Сали припоминала, что солнце еще на вершину небосвода не взобралось, а уж Кай вернулся из леса в «Золотую кобылу». Говорила, что шел он, тряся головой, без мешка, без силков и, уж конечно, без добычи. И руки странно растопыривал перед собой — будто то ли обнять хотел кого-то, то ли схватить. Служанка харчевни, естественно, удивилась: чего это такое происходит? Уж не на ведьму ли пацан нарвался в лесу? Окликнула его, даже метлой шлепнула по затылку, когда он, не поглядев на нее, мимо прошел. Кай не отозвался. Будто и не услышал, и не почувствовал ничего. Она за ним хотела пойти, да тут Шарли ее окликнула — надо было кур щипать. А после курятника закрутилась и уж думать забыла про сироту-приблуду.
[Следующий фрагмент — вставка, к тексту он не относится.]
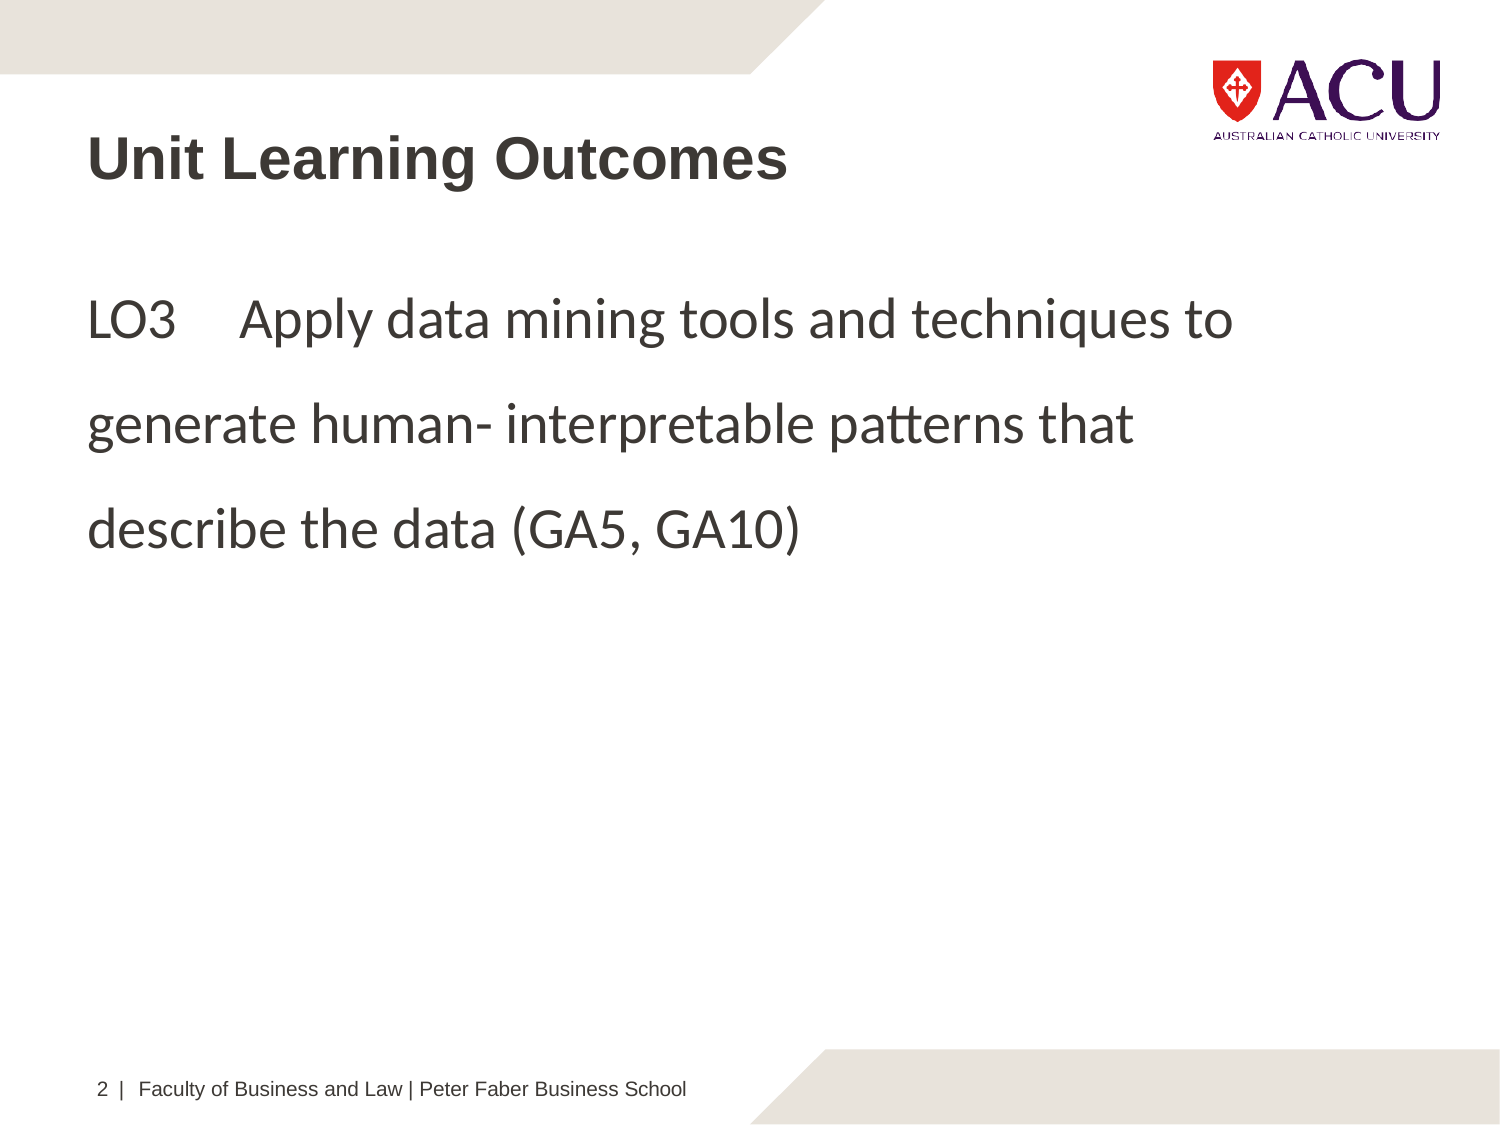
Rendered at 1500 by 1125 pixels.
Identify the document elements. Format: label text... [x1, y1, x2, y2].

title Unit Learning Outcomes [85, 116, 1161, 243]
slide_number 2 | Faculty of Business and Law | Peter Faber Business School [90, 1075, 703, 1125]
picture [1213, 59, 1440, 140]
text_box LO3 Apply data mining tools and techniques to generate human- interpretable patterns that describe the data (GA5, GA10) [85, 243, 1400, 560]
А Лыбка рассказала, что зашла на кухню воды испить, а там Кай сидит и здоровенный кухонный нож, которым туши разделывают перед варкой, на точильном камне точит. Ну точит и точит, делов-то. Она мимо него пошла, да, видать, не протиснулась толстой задницей, начала кричать: чего, мол, раскорячился на всю кухню! А Кай, говорит, как зыркнет на нее, а глаза у него, точно у быка, кровью налитые, страшенные. Она и выскочила из кухни, от греха подальше. И сколько ее впоследствии ни спрашивали, ничего, кроме повторений об этих страшенных бычьих глазах, от бестолковой бабы добиться не могли.